> [Task objective] Look through the entries for the string "corner", and copy each line that holds it.

> [Entries shown]
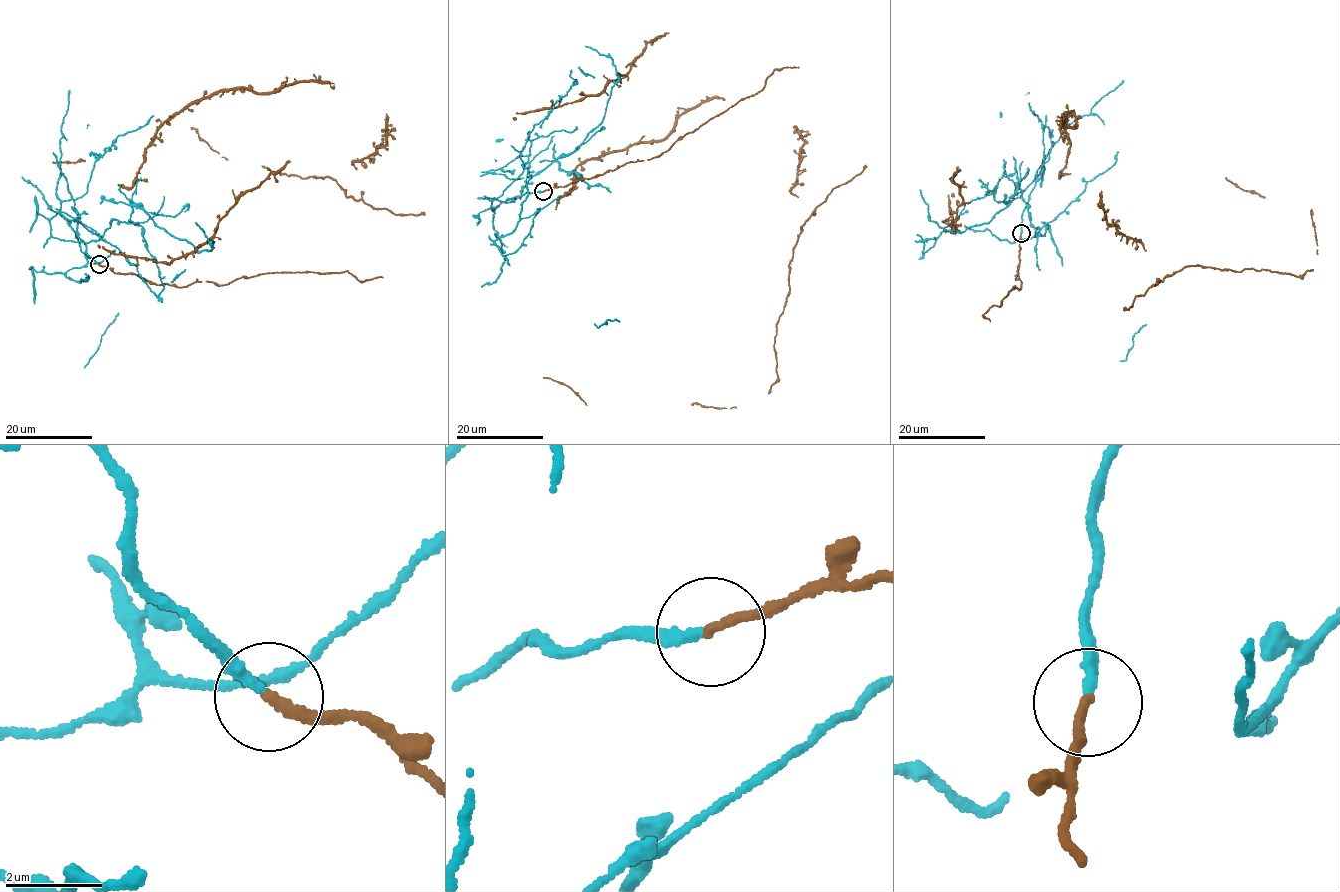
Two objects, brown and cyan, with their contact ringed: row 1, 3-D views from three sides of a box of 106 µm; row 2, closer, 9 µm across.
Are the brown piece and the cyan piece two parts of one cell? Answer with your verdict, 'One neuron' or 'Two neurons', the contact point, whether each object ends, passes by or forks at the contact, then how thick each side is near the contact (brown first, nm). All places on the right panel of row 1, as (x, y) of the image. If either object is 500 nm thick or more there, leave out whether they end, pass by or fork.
Two neurons. Place: (1021, 233). At the ring brown ends. At the ring cyan ends. Thickness 220 nm (brown) against 240 nm

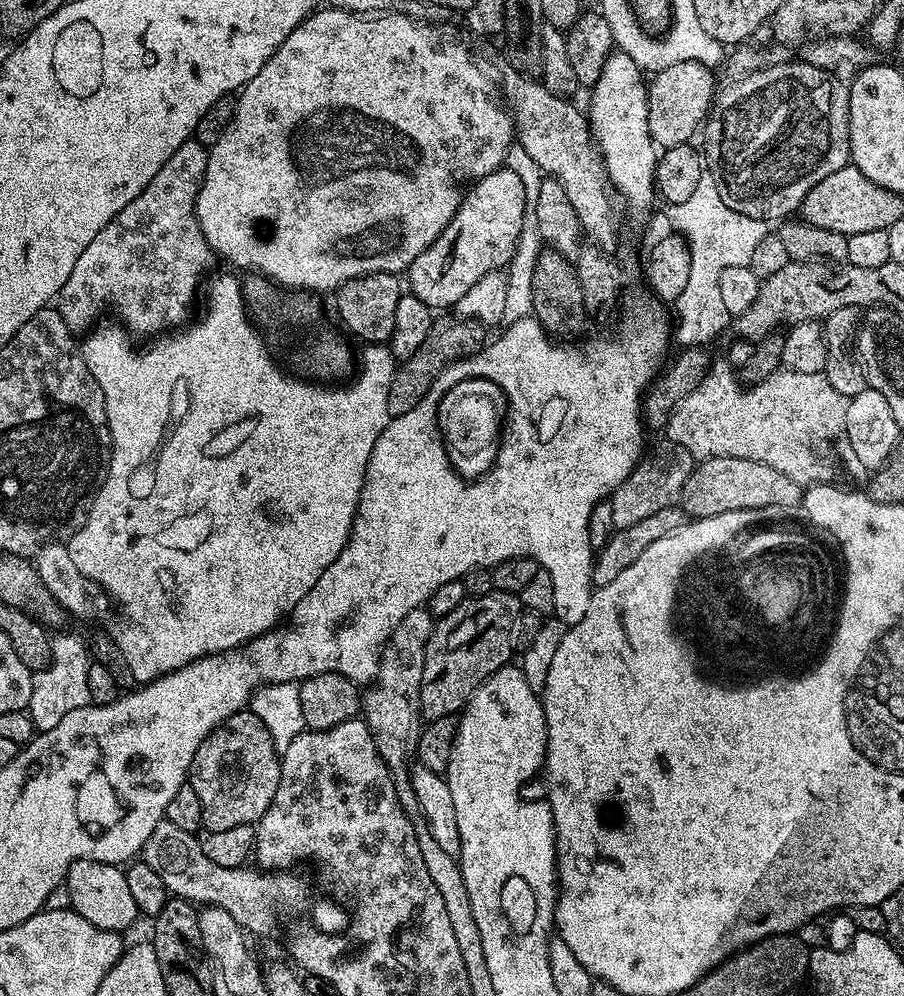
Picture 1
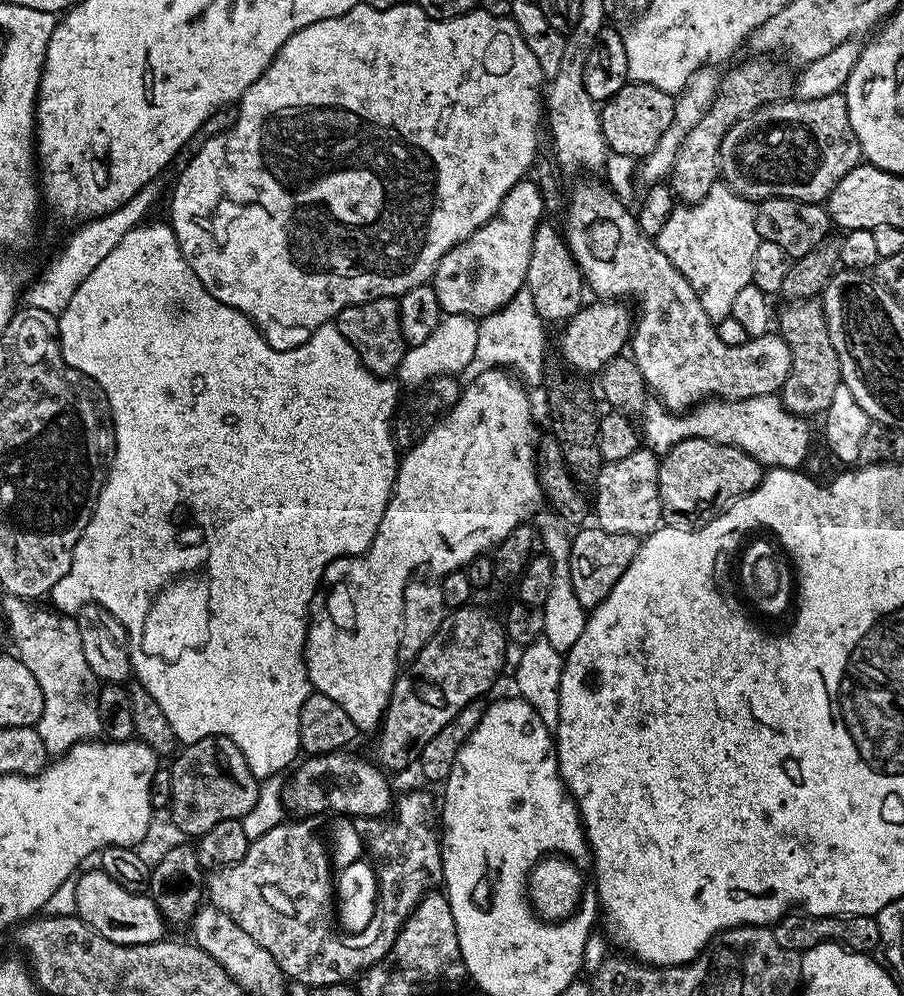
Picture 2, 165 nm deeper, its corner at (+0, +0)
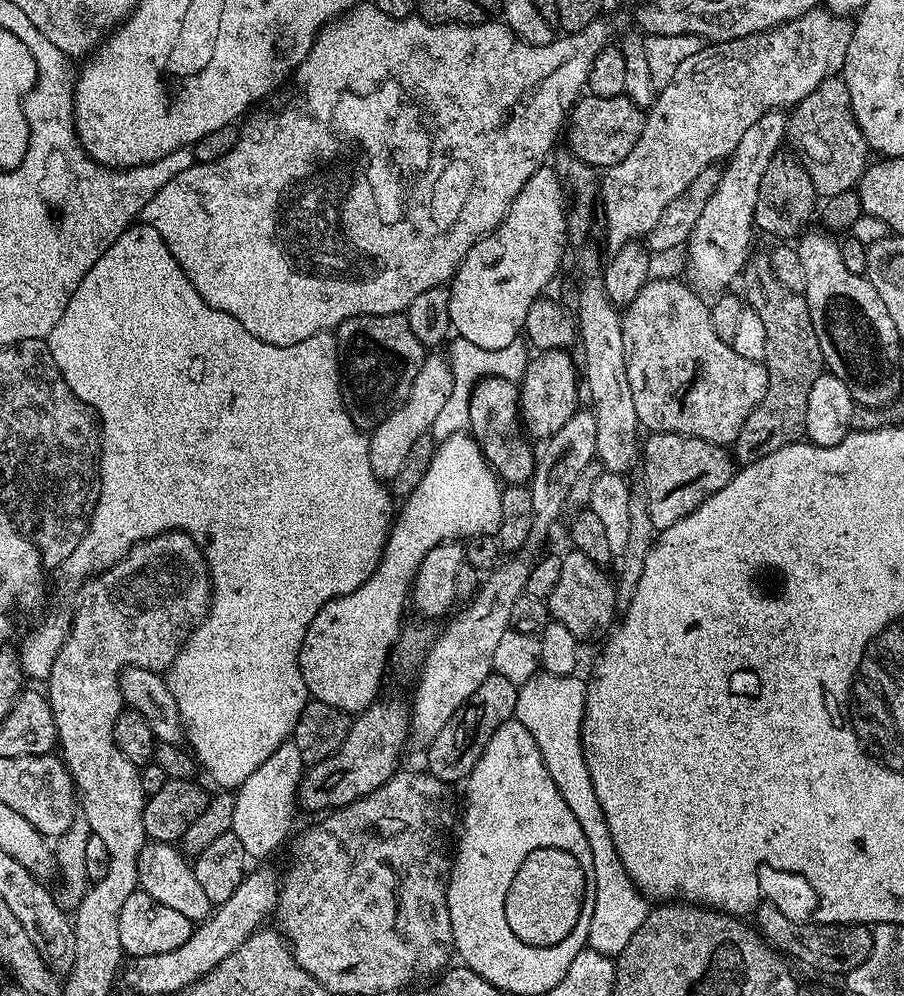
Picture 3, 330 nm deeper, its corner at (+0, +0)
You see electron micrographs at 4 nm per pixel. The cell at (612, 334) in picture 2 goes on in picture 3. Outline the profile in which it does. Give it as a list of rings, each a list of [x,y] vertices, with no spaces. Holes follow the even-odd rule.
[[[561,350],[559,352],[540,352],[533,355],[528,361],[524,376],[518,381],[520,390],[520,424],[525,428],[534,439],[540,442],[547,441],[549,437],[562,429],[566,422],[570,421],[578,409],[580,403],[580,392],[582,396],[582,380],[578,375],[578,364],[572,361],[573,353],[568,350]]]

> [Written response]
Picture 2, 165 nm deeper, its corner at (+0, +0)
Picture 3, 330 nm deeper, its corner at (+0, +0)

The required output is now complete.